→ **文書の抜粋**

• • • •

折口信夫、沖縄の旅の足跡

横浜のトシ

2021年02月12日 13:48

折口(おりぐち)信夫(しのぶ)(しゃく)迢空(ちょうくう)


ご訪問、ありがとうございます。

今日は、折口(おりぐち)信夫(しのぶ)(しゃく)迢空(ちょうくう)先生について、
少し述べてみたいと思います。

折口信夫と釈迢空は同一人物であり、
民俗学の名前が「折口信夫(しのぶ)」であり、
歌人・詩人としての名が「(しゃく)迢空(ちょうくう)」です。

日本の民俗学(みんぞくがく)の大家といえば、
やはり二大巨頭、
柳田國男(やなぎだくにお)、折口信夫(しのぶ)
両先生です。

私はかつて、
國學院大學の、
文学部文学科日本文学専攻を卒業しましたが、
在学中に、
阿部正路先生の「浪漫主義文学研究会」と、
田島一「コメニウスの会」という、
いわば先生直属の研究会に属していました。
前者が民俗学、
後者が教育学の研究会でした
(東京大学の大田(たかし)先生の教育学の流れ)

私が國學院に行った最大の理由は、
折口先生の民俗学を研究するためでした。

多くの折口派の諸先生方がいらっしゃた中で、
実際に、
折口先生の弟子だった先生が3人いらっしゃって、
その一人の阿部正路先生に師事しておりました。
従って私は、折口先生の弟子の弟子、
孫弟子にあたります

柳田先生、折口先生、
両先生の沖縄に対する思いは強く、
柳田先生は大正9年(1920年)
折口先生は大正10年(1921年)
大正12年(1924年)、昭和10~11年(1935-36年)
沖縄の地を踏みました。

今ほど交通の便が良くないこの時代に、
九州から奄美を島伝いに移動するのですから、
沖縄へ調査に行くことは並大抵の事では、
ありませんでした。

• • • •

→ **データ**
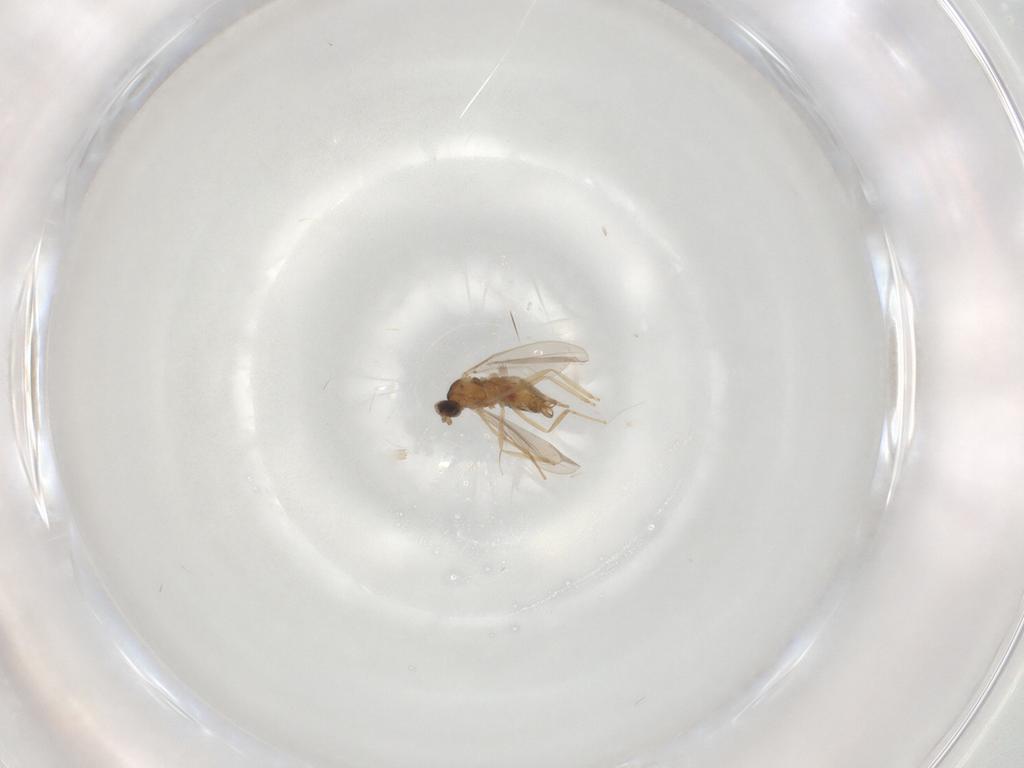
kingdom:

• • • •

→ **課題**
折口信夫の沖縄の旅についての文章を、最後の文の直後から引き取って書き継ぐこと。 上の各行は、折口信夫の沖縄の旅についての文章とは別の資料である。

→ **結果**
大正10年7〜8月

しかも折口先生に至っては3度も訪れたのであり、
折口先生の沖縄に対する思いが、
ひときわ大きかったことが推察されます。

折口先生は、
沖縄研究の創始者と言われる、
伊波普猷(いはふゆう)先生と
親交が深かったと言われています。
大正10年には、伊波普猷、川平朝令、島袋源一郎、宮城聡、島袋源七、新垣孫一氏などと交流。
大正12年には、末吉安恭(麦門冬)、喜舎場永珣、岩崎卓爾氏などと交流。
(※その後、伊波普猷と沖縄行きを計画するが実現せず)
昭和10年には、國學院大學での教え子、
大城元長・島袋全幸氏らの尽力で、
那覇市の招きで来沖。
また帰京後すぐの5月には、
玉城盛重ら20名程を東京に招き、
「琉球古典芸能大会」を開催しました。

以上からも、
いかに折口先生と沖縄が深く繋がっていたかは、よくわかると思います。

伊波普猷から『古琉球』を寄贈された柳田先生は、1921(大正10)年1〜2月に沖縄に上陸します。沖縄県立図書館の伊波を訪ね、その後、沖縄本島を回ります。1月下旬には、宮古島を経由して石垣島に上陸して岩崎卓爾や喜舎場永珣らに迎えられて一週間近く石垣の御嶽や拝所を回ります。2月上旬に沖縄本島に戻り、2月中旬に帰京します。その体験『海南小記』として公刊され、晩年の『海上の道』に繋がっていきます。

折口先生は、柳田先生が帰京し南島体験を聞くなり来沖を計画し、夏には沖縄へ向かいます。

折口先生が回ったとされるのは以下。
①1921(大正10)年7〜8月
7月16日那覇着。
7月17日~8月10日までに回った所
那覇市 那覇各地・首里各地、 宜野湾市 普天間など、
国頭郡金武町 金武など
国頭郡大宜味村 塩屋・大宜味・喜如嘉など、
国頭郡国頭村 辺土名・奥間・宇嘉・宜名真・辺戸・奥・楚洲・安田・安波など
うるま市 津堅島など、 南城市 久高島・斎場御嶽など、 糸満市 糸満・喜屋武・米須・摩文仁など
8月3日付絵葉書に、国頭村を一週間がかりで歩いて那覇前田旅館に戻ったとある。
8月10日に那覇出帆を予定するが、時化で延期となり、8月14日に出帆。
途中奄美大島の名瀬で再び時化のために2泊し、8月21日に鹿児島着。
※地元研究者による案内で、この旅は「沖縄採訪手帖」に詳しく記載。


②1923(大正12)年7〜8月
7月18日に東京出発
7月31日から8月17日頃まで沖縄本島
那覇市 那覇・泊・安里・小禄・瀬長島など、首里各地、 島尻郡南風原町 津嘉山・兼城など
南城市 大里稲嶺など、 浦添市 浦添各地、 宜野湾市 普天間・宜野湾など
8月20日 宮古島に上陸し5時間滞在(船の荷役の間)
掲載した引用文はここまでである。